Андрей Кивинов - Полное блюдце секретов
Белкин взглянул на экран.
«Да, пожалуй, парень не успокоится, пока не перебьет всех».
Игорь Королев превратился в Игоря Стасова, взяв себе фамилию убитой в девяносто третьем году невесты.
***Казанова стоял перед висящим на стене треснувшим зеркалом и, поворачиваясь в разные стороны, довольно бубнил:
– Классно! Представляете, сама связала. Мне еще ни одна женщина таких подарков не делала Петрович, как?
– Здорово.
– Глянь, видишь, вышивка на груди? Это картуш, египетский наворот. Внутри иероглифами вписано мое имя. А это – ключ, символ жизни. Круто, да? Ирка сама связала.
Костик радовался, как ребенок, еще раз повторив, что Ирка связала свитер сама.
– Я ей тоже что-нибудь подарю. Что ей подарить, а, мужики?
– Тоже что-нибудь свяжи.
– Я, кроме рук, ничего не вязал.
– Ну, купи тогда. Вон, в универмаге. Влетел Гончаров.
– Мужики, труба! Маньяка повязали!
– Точно?
– Точно! Я только что из отдела. Участковый зацепил. Почти с поличным. Тот снова на охоту вышел, опять со своей сучкой. Васька из-за собачки его и тормознул. А у того «перо» на кармане выкидное. Васька его на прицел и в отдел, к Музыканту. А Серега с помощью своей шкатулочки его и раскрутил! Знаете, кем оказался? Продавцом пива в ларьке. Так что с Портером немножко промахнулись.
– А с крышей как?
– Течет со всех щелей. С десяти лет на учете.
– И что поясняет?
– Очень стесняется девушек. Все никак не решался познакомиться. Постоит, помнется, а потом в обидку впадает. И за нож.
– Да, повезло, стеснительный наш еще долго мог стесняться.
– Ну, насчет везения это вопрос спорный. Васька, между прочим, уже второго маньяка берет. Он ведь мог и не тормозить этого собачника. На фига лишние хлопоты?

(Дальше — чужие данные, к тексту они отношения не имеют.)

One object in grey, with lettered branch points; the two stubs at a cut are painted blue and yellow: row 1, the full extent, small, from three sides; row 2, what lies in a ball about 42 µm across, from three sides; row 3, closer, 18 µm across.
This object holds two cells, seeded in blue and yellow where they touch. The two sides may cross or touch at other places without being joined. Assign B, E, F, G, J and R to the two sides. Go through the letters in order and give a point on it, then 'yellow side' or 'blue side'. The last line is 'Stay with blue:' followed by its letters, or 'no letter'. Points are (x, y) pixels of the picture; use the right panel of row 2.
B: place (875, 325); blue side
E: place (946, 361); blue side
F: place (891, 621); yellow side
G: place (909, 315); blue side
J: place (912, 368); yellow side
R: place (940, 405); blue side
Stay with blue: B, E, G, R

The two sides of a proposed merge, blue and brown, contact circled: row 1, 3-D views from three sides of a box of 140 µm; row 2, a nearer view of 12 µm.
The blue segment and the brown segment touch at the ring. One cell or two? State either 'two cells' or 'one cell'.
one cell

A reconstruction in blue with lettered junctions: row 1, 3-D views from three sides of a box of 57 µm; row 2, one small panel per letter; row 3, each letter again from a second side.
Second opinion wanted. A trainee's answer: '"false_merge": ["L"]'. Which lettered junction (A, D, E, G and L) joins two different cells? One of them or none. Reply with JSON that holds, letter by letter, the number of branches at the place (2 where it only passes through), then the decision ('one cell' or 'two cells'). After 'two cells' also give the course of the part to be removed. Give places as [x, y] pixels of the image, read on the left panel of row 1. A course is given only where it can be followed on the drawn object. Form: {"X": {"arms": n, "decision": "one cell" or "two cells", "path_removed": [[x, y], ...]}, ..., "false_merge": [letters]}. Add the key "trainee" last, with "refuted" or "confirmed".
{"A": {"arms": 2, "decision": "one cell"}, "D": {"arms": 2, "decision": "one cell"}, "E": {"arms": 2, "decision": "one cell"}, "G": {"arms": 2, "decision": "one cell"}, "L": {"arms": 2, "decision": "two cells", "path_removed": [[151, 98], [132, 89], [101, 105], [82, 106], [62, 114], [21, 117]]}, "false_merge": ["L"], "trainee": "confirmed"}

– Все равно прозаично. Безо всяких схем, чертежей, психологических анализов и глубоких теорий. Шел по улице и задержал. Не суперполицейский с «Магнумом» под мышкой, а обычный участковый. Как-то неинтересно.

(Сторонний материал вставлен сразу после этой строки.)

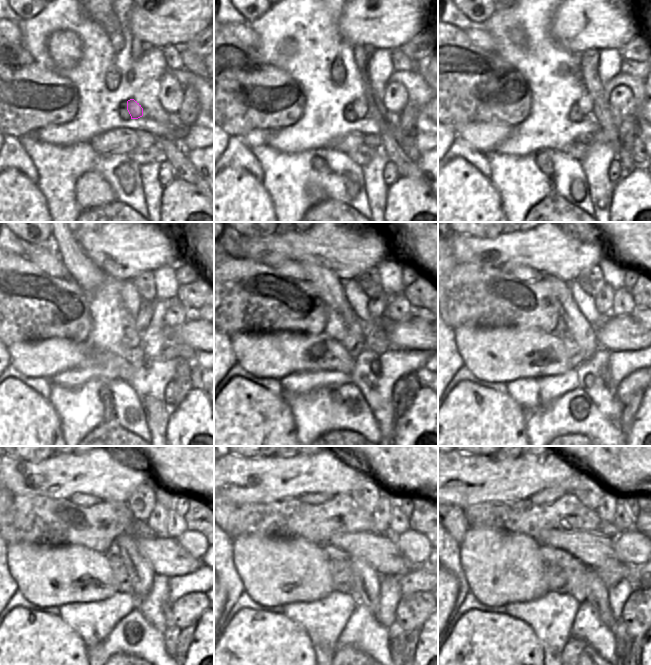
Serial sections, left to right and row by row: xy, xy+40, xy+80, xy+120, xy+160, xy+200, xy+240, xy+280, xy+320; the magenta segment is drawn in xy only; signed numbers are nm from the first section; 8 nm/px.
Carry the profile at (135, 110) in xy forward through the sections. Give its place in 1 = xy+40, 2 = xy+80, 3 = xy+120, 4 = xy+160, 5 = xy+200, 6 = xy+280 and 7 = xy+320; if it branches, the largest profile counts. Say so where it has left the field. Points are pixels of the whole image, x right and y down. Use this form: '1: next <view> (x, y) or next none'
1: next xy+40 (360, 105)
2: next xy+80 (585, 104)
3: next xy+120 (146, 310)
4: next xy+160 (377, 305)
5: next xy+200 (604, 299)
6: next xy+280 (381, 514)
7: next xy+320 (606, 510)

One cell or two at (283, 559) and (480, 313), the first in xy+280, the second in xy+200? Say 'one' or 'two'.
two

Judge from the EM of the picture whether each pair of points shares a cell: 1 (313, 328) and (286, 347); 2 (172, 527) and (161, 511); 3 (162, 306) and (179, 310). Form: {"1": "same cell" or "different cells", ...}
{"1": "different cells", "2": "different cells", "3": "different cells"}

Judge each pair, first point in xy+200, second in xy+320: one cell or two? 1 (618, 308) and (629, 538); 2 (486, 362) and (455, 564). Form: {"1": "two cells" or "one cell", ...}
{"1": "two cells", "2": "two cells"}

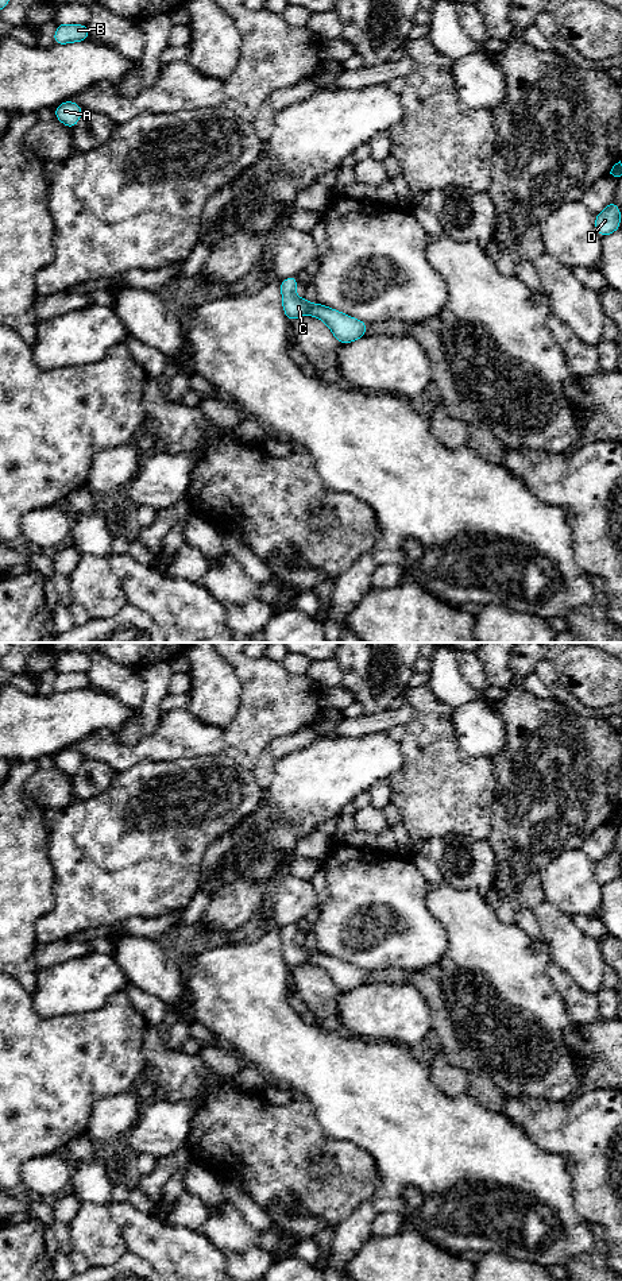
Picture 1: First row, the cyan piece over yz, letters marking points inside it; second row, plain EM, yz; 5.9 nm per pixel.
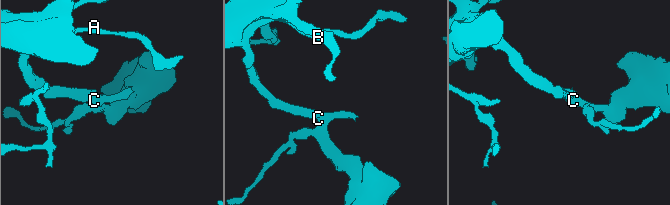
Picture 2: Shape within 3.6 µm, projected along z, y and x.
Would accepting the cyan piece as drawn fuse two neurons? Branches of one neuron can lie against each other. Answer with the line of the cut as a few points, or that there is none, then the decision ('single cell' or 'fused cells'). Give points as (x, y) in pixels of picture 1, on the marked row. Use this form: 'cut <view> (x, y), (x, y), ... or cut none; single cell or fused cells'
cut none; single cell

– Там сейчас газетчики понаехали, телевидение. Завтра опять пурги нагонят. А Музыкант совсем с ума спятил. Вмазал стакан, заперся в кабинете и песни распевает!
Просекаете? Точно чокнутый!
– И что поет?
– Что-то на английском, кажется, «Битлов».
Белкин усмехнулся.
– Серега – счастливый человек. Просто многим не понять его счастья. Его счастье не купить ни за какие деньги.
Таничев кивнул Белкину:
– Володь, выйдем на минутку.
Белкин вышел вслед за Петровичем на улицу.
– Чего, Петрович?
Старший убойщик достал папиросу.
– Херово дело. Звонили из РУВД, на Казанову возбудили статью. Я не хочу ему говорить. Он сейчас тоже весь от счастья млеет, со своим свитером…

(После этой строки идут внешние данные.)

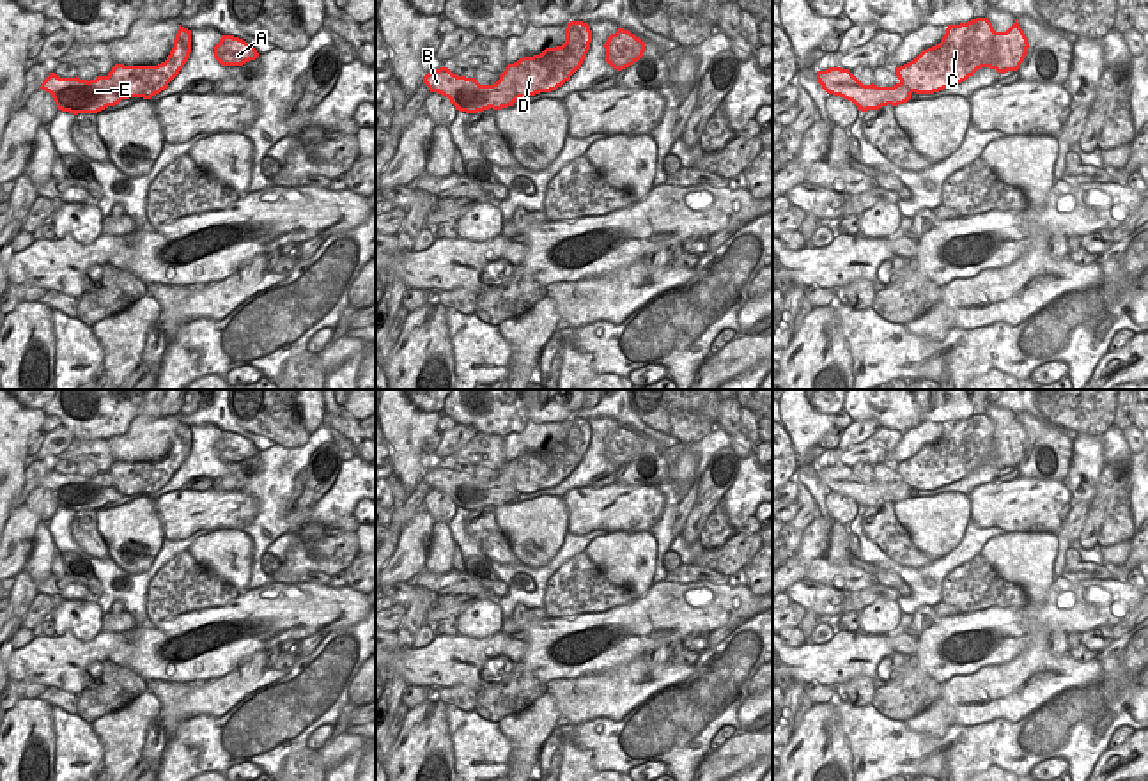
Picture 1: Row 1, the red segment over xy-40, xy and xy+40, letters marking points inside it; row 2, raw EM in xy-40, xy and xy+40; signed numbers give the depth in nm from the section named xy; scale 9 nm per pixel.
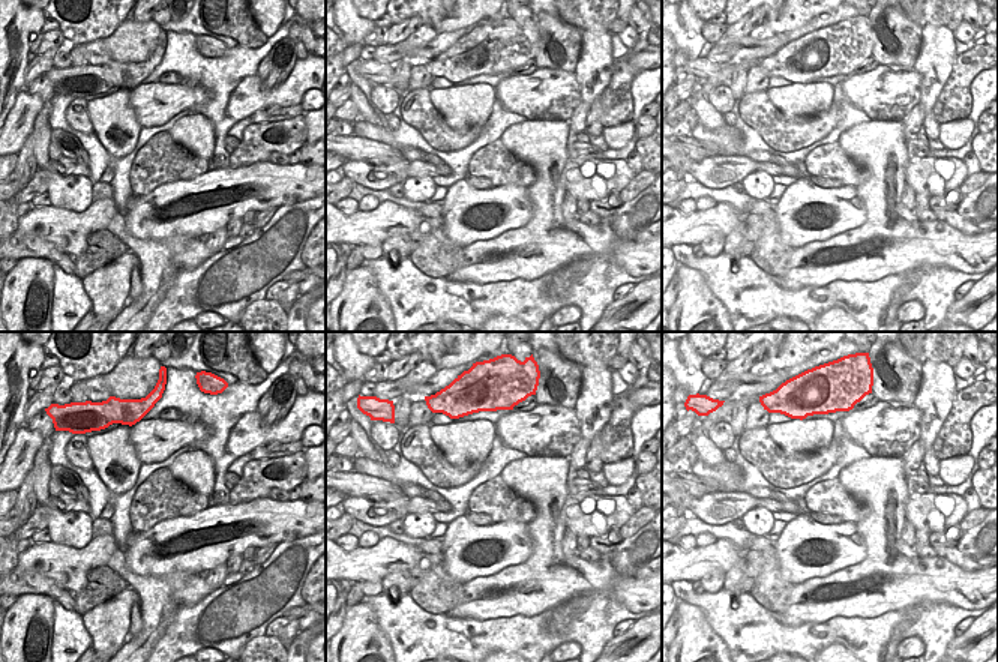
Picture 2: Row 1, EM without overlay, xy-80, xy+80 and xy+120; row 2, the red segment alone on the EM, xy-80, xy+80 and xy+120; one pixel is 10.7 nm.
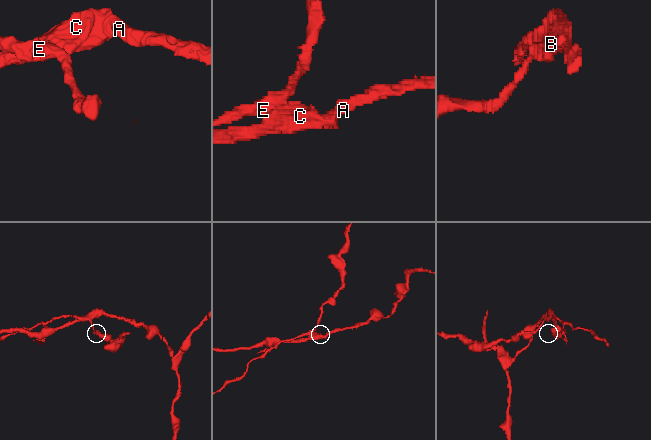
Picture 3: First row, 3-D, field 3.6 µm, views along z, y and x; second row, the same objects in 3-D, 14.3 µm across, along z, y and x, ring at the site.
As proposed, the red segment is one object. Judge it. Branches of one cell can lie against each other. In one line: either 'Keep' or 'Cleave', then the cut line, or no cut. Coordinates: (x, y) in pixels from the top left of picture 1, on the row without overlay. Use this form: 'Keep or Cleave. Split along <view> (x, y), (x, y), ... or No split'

– Ну, блядство… Может, прекратят?
– Не знаю. Следачка нормальной теткой оказалась, она материал отказала, мол, все правомерно. Это в горпрокуратуре отменили, возбудили статью и дело себе оставили.
Следачке тоже вставили. Мол, вы обязаны бороться с преступниками, а не покрывать их.
И наши туда же. Но мне даже не из-за этой весточки «доброй» позвонили. Просят, чтоб я уговорил Казанову накатать рапорт на увольнение задним числом. За день до стрельбы.
Перестраховщики. Как у него в таком случае табельный ствол оказался? А, тоже что-нибудь придумают. Пошли они… Сами пускай уговаривают.
– Тьфу, – сплюнул Вовчик под ноги. – Казанова преступник. Совсем спятили. Так бы на бандитов дела возбуждали.
– Ничего не попишешь. Политика – дело грязное. Игрища на свежем воздухе.
– Что ему светит?
– Смотря какая установка. Я ничего не исключаю.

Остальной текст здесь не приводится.